» **TO DO**:
How many lines of the items below contain the string "depth"? Reply with the number alone.

Data extracted from a collection:
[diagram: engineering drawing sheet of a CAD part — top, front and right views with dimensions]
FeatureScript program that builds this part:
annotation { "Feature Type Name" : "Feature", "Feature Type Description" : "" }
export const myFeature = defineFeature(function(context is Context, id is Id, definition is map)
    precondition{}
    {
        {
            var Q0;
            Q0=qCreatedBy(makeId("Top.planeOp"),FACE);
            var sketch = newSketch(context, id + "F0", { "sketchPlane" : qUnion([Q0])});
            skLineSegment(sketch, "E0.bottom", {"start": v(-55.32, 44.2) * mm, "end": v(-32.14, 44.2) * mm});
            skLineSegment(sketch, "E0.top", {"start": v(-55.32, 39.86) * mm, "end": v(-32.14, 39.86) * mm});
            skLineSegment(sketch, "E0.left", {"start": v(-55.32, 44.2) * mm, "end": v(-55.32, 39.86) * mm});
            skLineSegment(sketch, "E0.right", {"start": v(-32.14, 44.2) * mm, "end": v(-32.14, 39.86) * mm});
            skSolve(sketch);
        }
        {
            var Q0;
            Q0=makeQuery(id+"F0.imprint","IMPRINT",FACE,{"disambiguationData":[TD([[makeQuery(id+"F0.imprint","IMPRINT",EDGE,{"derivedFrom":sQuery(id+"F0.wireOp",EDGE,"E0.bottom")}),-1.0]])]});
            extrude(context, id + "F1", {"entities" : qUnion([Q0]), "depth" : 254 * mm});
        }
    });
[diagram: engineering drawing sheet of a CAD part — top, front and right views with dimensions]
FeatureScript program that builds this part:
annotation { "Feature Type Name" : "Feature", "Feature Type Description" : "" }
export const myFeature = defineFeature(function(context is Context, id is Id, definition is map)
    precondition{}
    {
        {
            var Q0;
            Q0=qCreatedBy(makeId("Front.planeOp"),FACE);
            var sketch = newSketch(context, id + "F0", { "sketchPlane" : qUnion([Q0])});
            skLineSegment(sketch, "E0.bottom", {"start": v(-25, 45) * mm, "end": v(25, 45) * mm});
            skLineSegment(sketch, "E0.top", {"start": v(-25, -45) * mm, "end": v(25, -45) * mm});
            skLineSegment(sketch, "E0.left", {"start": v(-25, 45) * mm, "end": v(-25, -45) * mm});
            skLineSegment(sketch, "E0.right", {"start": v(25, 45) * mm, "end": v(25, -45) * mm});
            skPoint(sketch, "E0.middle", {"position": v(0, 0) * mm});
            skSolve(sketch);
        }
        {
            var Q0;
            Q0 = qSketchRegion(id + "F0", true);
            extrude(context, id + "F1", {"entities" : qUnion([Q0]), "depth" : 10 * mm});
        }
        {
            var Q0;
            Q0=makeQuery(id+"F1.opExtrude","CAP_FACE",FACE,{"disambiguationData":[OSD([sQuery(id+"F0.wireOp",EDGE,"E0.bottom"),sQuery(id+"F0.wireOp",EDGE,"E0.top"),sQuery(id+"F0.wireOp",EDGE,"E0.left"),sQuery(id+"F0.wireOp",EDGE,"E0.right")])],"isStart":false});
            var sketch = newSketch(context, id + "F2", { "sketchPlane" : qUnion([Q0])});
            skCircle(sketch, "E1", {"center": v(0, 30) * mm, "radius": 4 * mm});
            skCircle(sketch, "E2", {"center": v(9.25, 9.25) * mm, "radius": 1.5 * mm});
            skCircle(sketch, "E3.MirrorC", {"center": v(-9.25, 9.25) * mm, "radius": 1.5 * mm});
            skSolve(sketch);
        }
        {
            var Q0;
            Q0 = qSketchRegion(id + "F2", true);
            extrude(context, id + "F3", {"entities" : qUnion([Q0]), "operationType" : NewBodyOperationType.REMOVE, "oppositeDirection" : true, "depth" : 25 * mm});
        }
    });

» **REPLY**:
3